DAMASCUS – U.S. support for Syrian rebels may lead to more attacks on American soil like those of September 11, said a senior Syrian official who warned that Islamist fighters would spread “the fire of terrorism” around the world.
Western powers are alarmed at al Qaeda militants joining a revolt that began two years ago with rallies for democracy and President Bashar al-Assad has seized on that unease; now, 10 days after the Boston Marathon bombings, Syria’s deputy foreign minister told Reuters that U.S. aid to the rebels may backfire.
“Once the fire of terrorism spreads in Syria it will go everywhere in the world,” Faisal Mekdad said in an interview.
Referring to foreign jihadists whose presence has made the United States and European allies wary of arming Syrian rebels, he said: “These chickens will go back to roost where they came from because encouraging terrorism definitely backfires … Once these terrorists succeed in Syria, they will go everywhere.”
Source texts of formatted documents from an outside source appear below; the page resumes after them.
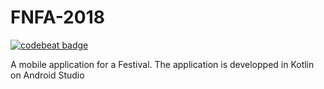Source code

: # FNFA-2018

[![codebeat badge](https://codebeat.co/badges/551efbb6-b9a7-4fbe-907b-1bff5a2583ac)](https://codebeat.co/projects/github-com-solaldr-fnfa-2018-master)

A mobile application for a Festival. 
The application is developped in Kotlin on Android Studio

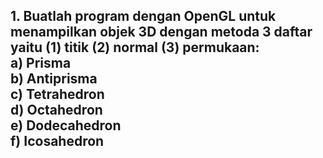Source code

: ## 1. Buatlah program dengan OpenGL untuk menampilkan objek 3D dengan metoda 3 daftar yaitu (1) titik (2) normal (3) permukaan: <br> a) Prisma <br>b) Antiprisma <br>c) Tetrahedron <br>d) Octahedron <br>e) Dodecahedron <br>f) Icosahedron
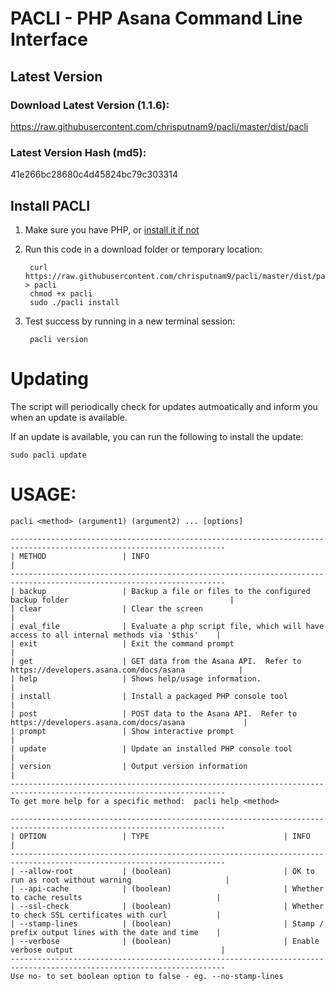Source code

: # PACLI - PHP Asana Command Line Interface

## Latest Version

### Download Latest Version (1.1.6):
https://raw.githubusercontent.com/chrisputnam9/pacli/master/dist/pacli

### Latest Version Hash (md5):
41e266bc28680c4d45824bc79c303314

## Install PACLI
1. Make sure you have PHP, or [install it if not](http://php.net/manual/en/install.php)

2. Run this code in a download folder or temporary location:

        curl https://raw.githubusercontent.com/chrisputnam9/pacli/master/dist/pacli > pacli
        chmod +x pacli
        sudo ./pacli install

3. Test success by running in a new terminal session:

        pacli version

# Updating
The script will periodically check for updates autmoatically and inform you when an update is
available.

If an update is available, you can run the following to install the update:

    sudo pacli update

# USAGE:

    pacli <method> (argument1) (argument2) ... [options]

    ----------------------------------------------------------------------------------------------------------------------
    | METHOD                 | INFO                                                                                      |
    ----------------------------------------------------------------------------------------------------------------------
    | backup                 | Backup a file or files to the configured backup folder                                    |
    | clear                  | Clear the screen                                                                          |
    | eval_file              | Evaluate a php script file, which will have access to all internal methods via '$this'    |
    | exit                   | Exit the command prompt                                                                   |
    | get                    | GET data from the Asana API.  Refer to https://developers.asana.com/docs/asana            |
    | help                   | Shows help/usage information.                                                             |
    | install                | Install a packaged PHP console tool                                                       |
    | post                   | POST data to the Asana API.  Refer to https://developers.asana.com/docs/asana             |
    | prompt                 | Show interactive prompt                                                                   |
    | update                 | Update an installed PHP console tool                                                      |
    | version                | Output version information                                                                |
    ----------------------------------------------------------------------------------------------------------------------
    To get more help for a specific method:  pacli help <method>

    ----------------------------------------------------------------------------------------------------------------------
    | OPTION                 | TYPE                              | INFO                                                  |
    ----------------------------------------------------------------------------------------------------------------------
    | --allow-root           | (boolean)                         | OK to run as root without warning                     |
    | --api-cache            | (boolean)                         | Whether to cache results                              |
    | --ssl-check            | (boolean)                         | Whether to check SSL certificates with curl           |
    | --stamp-lines          | (boolean)                         | Stamp / prefix output lines with the date and time    |
    | --verbose              | (boolean)                         | Enable verbose output                                 |
    ----------------------------------------------------------------------------------------------------------------------
    Use no- to set boolean option to false - eg. --no-stamp-lines
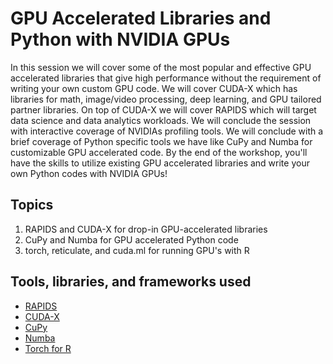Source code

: # GPU Accelerated Libraries and Python with NVIDIA GPUs

In this session we will cover some of the most popular and effective GPU accelerated libraries that give high performance without the requirement of writing your own custom GPU code. We will cover CUDA-X which has libraries for math, image/video processing, deep learning, and GPU tailored partner libraries. On top of CUDA-X we will cover RAPIDS which will target data science and data analytics workloads. We will conclude the session with interactive coverage of NVIDIAs profiling tools. We will conclude with a brief coverage of Python specific tools we have like CuPy and Numba for customizable GPU accelerated code. By the end of the workshop, you'll have the skills to utilize existing GPU accelerated libraries and write your own Python codes with NVIDIA GPUs!

## Topics

1. RAPIDS and CUDA-X for drop-in GPU-accelerated libraries
2. CuPy and Numba for GPU accelerated Python code
3. torch, reticulate, and cuda.ml for running GPU's with R

## Tools, libraries, and frameworks used

* [RAPIDS](https://rapids.ai/)
* [CUDA-X](https://developer.nvidia.com/gpu-accelerated-libraries)
* [CuPy](https://cupy.dev/)
* [Numba](https://numba.readthedocs.io/en/stable/)
* [Torch for R](https://torch.mlverse.org/)
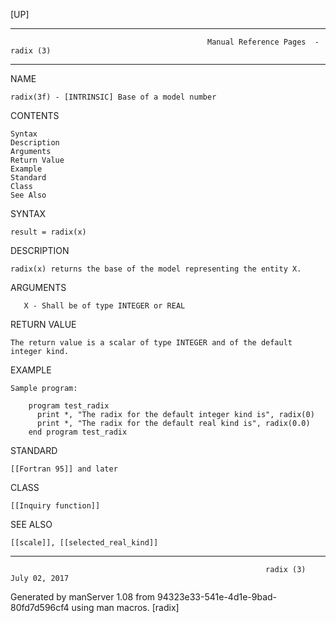[UP]

-----------------------------------------------------------------------------------------------------------------------------------
                                                Manual Reference Pages  - radix (3)
-----------------------------------------------------------------------------------------------------------------------------------
                                                                 
NAME

    radix(3f) - [INTRINSIC] Base of a model number

CONTENTS

    Syntax
    Description
    Arguments
    Return Value
    Example
    Standard
    Class
    See Also

SYNTAX

    result = radix(x)

DESCRIPTION

    radix(x) returns the base of the model representing the entity X.

ARGUMENTS

       X - Shall be of type INTEGER or REAL

RETURN VALUE

    The return value is a scalar of type INTEGER and of the default integer kind.

EXAMPLE

    Sample program:

        program test_radix
          print *, "The radix for the default integer kind is", radix(0)
          print *, "The radix for the default real kind is", radix(0.0)
        end program test_radix



STANDARD

    [[Fortran 95]] and later

CLASS

    [[Inquiry function]]

SEE ALSO

    [[scale]], [[selected_real_kind]]

-----------------------------------------------------------------------------------------------------------------------------------

                                                             radix (3)                                                July 02, 2017

Generated by manServer 1.08 from 94323e33-541e-4d1e-9bad-80fd7d596cf4 using man macros.
                                                              [radix]
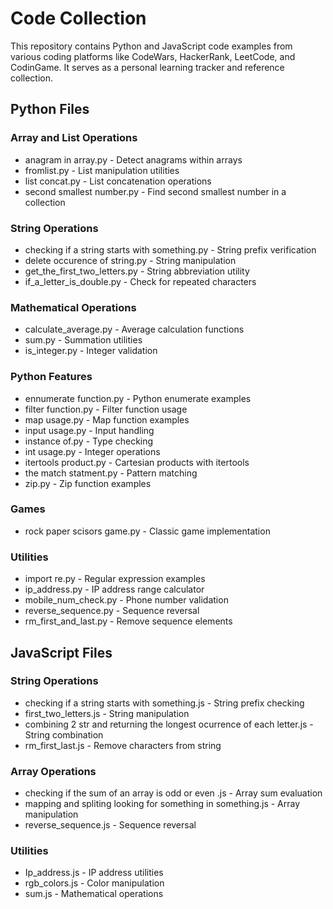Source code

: # Code Collection

This repository contains Python and JavaScript code examples from various coding platforms like CodeWars, HackerRank, LeetCode, and CodinGame. It serves as a personal learning tracker and reference collection.

## Python Files

### Array and List Operations
- anagram in array.py - Detect anagrams within arrays
- fromlist.py - List manipulation utilities
- list concat.py - List concatenation operations
- second smallest number.py - Find second smallest number in a collection

### String Operations
- checking if a string starts with something.py - String prefix verification
- delete occurence of string.py - String manipulation
- get_the_first_two_letters.py - String abbreviation utility
- if_a_letter_is_double.py - Check for repeated characters

### Mathematical Operations
- calculate_average.py - Average calculation functions
- sum.py - Summation utilities
- is_integer.py - Integer validation

### Python Features
- ennumerate function.py - Python enumerate examples
- filter function.py - Filter function usage
- map usage.py - Map function examples
- input usage.py - Input handling
- instance of.py - Type checking
- int usage.py - Integer operations
- itertools product.py - Cartesian products with itertools
- the match statment.py - Pattern matching
- zip.py - Zip function examples

### Games
- rock paper scisors game.py - Classic game implementation

### Utilities
- import re.py - Regular expression examples
- ip_address.py - IP address range calculator
- mobile_num_check.py - Phone number validation
- reverse_sequence.py - Sequence reversal
- rm_first_and_last.py - Remove sequence elements

## JavaScript Files

### String Operations
- checking if a string starts with something.js - String prefix checking
- first_two_letters.js - String manipulation
- combining 2 str and returning the longest ocurrence of each letter.js - String combination
- rm_first_last.js - Remove characters from string

### Array Operations
- checking if the sum of an array is odd or even .js - Array sum evaluation
- mapping and spliting looking for something in something.js - Array manipulation
- reverse_sequence.js - Sequence reversal

### Utilities
- Ip_address.js - IP address utilities
- rgb_colors.js - Color manipulation
- sum.js - Mathematical operations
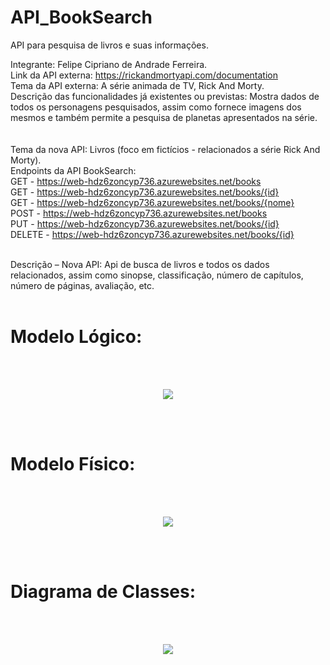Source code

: # API_BookSearch
API para pesquisa de livros e suas informações.

Integrante: Felipe Cipriano de Andrade Ferreira.
<br>
Link da API externa: https://rickandmortyapi.com/documentation 
<br>
Tema da API externa: A série animada de TV, Rick And Morty. 
<br>
Descrição das funcionalidades já existentes ou previstas: Mostra dados de todos os personagens pesquisados, assim como fornece imagens dos mesmos e também permite a pesquisa de planetas apresentados na série.  
<br>
<br>
Tema da nova API: Livros (foco em fictícios -  relacionados a série Rick And Morty). 
<br>
Endpoints da API BookSearch: 
<br>
GET - https://web-hdz6zoncyp736.azurewebsites.net/books </br>
GET - https://web-hdz6zoncyp736.azurewebsites.net/books/{id} </br>
GET - https://web-hdz6zoncyp736.azurewebsites.net/books/{nome} </br>
POST - https://web-hdz6zoncyp736.azurewebsites.net/books </br>
PUT - https://web-hdz6zoncyp736.azurewebsites.net/books/{id} </br>
DELETE - https://web-hdz6zoncyp736.azurewebsites.net/books/{id} </br>


<br>
Descrição – Nova API: Api de busca de livros e todos os dados relacionados, assim como sinopse, classificação, número de capítulos, número de páginas, avaliação, etc. 
</br>
</br>

# Modelo Lógico:
</br>
</br>
<p align="center">
<img src="https://github.com/NuclearBug/API_BookSearch/assets/71195558/d47bb838-1660-4523-b590-7226e60a18ab.png"/>
</p>
</br>
</br>

# Modelo Físico:
</br>
</br>
<p align="center">
<img src="https://github.com/NuclearBug/API_BookSearch/assets/71195558/aef282e3-e643-46f4-9a75-4c4dd596d828.png"/>
</p>
</br>
</br>

# Diagrama de Classes:
</br>
</br>
<p align="center">
<img src="https://github.com/NuclearBug/API_BookSearch/assets/71195558/9e3c14e6-ed80-4150-a461-db0d9845b2fc.png"/>
</p>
Speaking in fluent English at the heavily guarded white, stone-clad complex in central Damascus which houses the Foreign Ministry and prime minister’s offices, Mekdad drew a comparison, made also by Assad himself, with the U.S.-backed Muslim holy war against Soviet occupiers in Afghanistan that fostered al Qaeda.
And asked whether the Boston bombings, blamed on radicalized Muslim immigrants, might change American views of a Syrian conflict that Assad has long painted as a war on terrorism, he replied: “I hope the American administration will remember again the September 11 attack – which we strongly condemned in Syria – and not repeat these policies which encourage terrorism.”
Of 37 nationalities of “terrorist” he said were fighting in Syria, many were European, Mekdad said, including some from Russia’s Chechnya region, ancestral home of the Boston suspects.
Like other senior officials interviewed lately in Damascus, Mekdad projected a breezy confidence in Syrian forces’ ability to win the civil war and denied the rebels were gaining ground.
He said his government enjoyed broad international support, not limited to Russia or to Iran.
“I would like to say, with all confidence, that all Syria is controlled by the government but there are places where armed groups have been armed, financed, by certain circles – namely Qatar, Saudi Arabia, France and the UK and other European countries – who due to logistical reasons may control this or that part of Syria,” he said. “But this is moving every day.”
Asked when the government might win, Mekdad said it was combating “terrorist groups and usually in all those countries which have suffered the plague of terrorism it takes time.”
“Once this support from neighboring and European countries ceases we can easily deal with it,” he added. He cited apparent success in offensives in Homs and near the western border, where rebels say Lebanese Hizbullah fighters are supporting Syrian troops.